The 2nd item discussed during the expert item was the Africa Scorecard as a tool for financial planning and health sector performance monitoring.  The statement observed that according to various estimates, countries should spend between $75 and $100 per person on health. It is in this context that the African Union has developed the Africa Scorecard on Domestic Financing for Health as a management tool for governments. The scorecard will help with financial planning for the health sector and with monitoring performance. The scorecard that will be prepared annually includes five indicators that measure progress towards meeting domestic and external health financing commitments. “The accuracy of the data on the scorecard will require countries to update the National Health Accounts regularly. African Heads of State committed in the Maputo Plan of Action (2006) to institutionalize the System of National Health Accounts (NHA). Progress has been slow in implementing this commitment.”

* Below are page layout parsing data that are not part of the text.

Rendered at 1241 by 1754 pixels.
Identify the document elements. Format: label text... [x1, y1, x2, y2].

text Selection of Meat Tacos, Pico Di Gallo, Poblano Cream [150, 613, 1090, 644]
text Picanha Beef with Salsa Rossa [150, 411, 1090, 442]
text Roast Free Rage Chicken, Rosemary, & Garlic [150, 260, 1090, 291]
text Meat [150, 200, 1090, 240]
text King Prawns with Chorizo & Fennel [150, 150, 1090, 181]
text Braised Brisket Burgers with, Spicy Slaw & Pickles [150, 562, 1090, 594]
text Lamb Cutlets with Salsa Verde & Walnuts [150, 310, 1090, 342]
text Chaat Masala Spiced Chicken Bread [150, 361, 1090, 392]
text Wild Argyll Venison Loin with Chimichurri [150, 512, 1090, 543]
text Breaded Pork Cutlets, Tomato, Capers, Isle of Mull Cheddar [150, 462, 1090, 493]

The 3rd item discussed was on expanding the fiscal space to finance health. The experts meeting reviewed an AU commissioned study on Innovative and Domestic Financing for Health. According to the study while innovative financing can provide a steady, sustainable and equitable way of generating small amounts of additional resources, it is not a panacea for Africa’s health financing resource challenges. The study points out that innovative health financing can be useful where it is able to create room in the budget for additional spending while not jeopardizing the fiscal stability of the economy. Overall, innovative health financing complement traditional government revenue generation and only as a short-term solution to funding needs while governments work to expand the tax base.

What lessons could Nigeria learn from this Ndjamena meeting as our President Buhari and his team set to attend the Heads of State Summit in Kigali end of this month?

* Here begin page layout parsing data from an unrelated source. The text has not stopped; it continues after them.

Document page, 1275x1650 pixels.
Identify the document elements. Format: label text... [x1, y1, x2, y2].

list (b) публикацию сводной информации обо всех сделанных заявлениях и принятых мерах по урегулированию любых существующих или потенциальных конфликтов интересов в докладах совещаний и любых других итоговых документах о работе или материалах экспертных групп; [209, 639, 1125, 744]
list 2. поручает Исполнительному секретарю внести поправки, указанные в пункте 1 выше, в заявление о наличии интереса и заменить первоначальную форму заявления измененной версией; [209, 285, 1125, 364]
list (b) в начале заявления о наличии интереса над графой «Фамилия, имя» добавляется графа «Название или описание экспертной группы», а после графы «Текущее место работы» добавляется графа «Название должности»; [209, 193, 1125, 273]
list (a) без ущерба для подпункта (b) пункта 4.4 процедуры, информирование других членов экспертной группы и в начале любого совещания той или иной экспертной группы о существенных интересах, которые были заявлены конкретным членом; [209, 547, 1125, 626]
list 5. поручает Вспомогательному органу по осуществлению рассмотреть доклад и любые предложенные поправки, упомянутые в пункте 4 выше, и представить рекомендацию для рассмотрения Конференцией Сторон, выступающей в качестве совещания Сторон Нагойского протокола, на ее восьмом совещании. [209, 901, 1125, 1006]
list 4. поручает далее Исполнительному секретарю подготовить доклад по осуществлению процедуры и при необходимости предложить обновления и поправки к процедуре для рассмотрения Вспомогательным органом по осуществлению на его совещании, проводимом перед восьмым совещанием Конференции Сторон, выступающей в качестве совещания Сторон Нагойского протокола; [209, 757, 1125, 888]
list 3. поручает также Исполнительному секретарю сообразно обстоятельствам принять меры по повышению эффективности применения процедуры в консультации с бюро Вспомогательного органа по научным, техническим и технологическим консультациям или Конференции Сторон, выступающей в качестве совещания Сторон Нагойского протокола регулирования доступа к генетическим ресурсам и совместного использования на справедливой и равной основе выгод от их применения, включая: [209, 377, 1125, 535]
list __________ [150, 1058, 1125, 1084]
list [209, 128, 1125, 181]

  1. 1st and foremost the signed 2016 budget has overall provision of N6.06 trillion. Health sector got a total of N06 billion roughly the health sector budget is about 4.16% of the total budget. With 4.16% of the budget to health which is far from Abuja declaration target, Nigeria hasn’t shown much commitment regarding domestic financing.
  1. With respect to using National Health Accounts and institutionalizing the System of National Health Accounts (NHA) as a means of performance monitoring of the Africa Scorecard, Nigeria is far from joining other African countries as the country is yet to grasp the benefit of NHA not to talk of institutionalizing it as part of its routine data collection system.
  1. For expanding fiscal space for health. It is also another long shot as the 2014 signed National Health Act that committed the country to allocate 1% of its consolidated revenue fund is yet to become operational; as guidelines are still awaiting.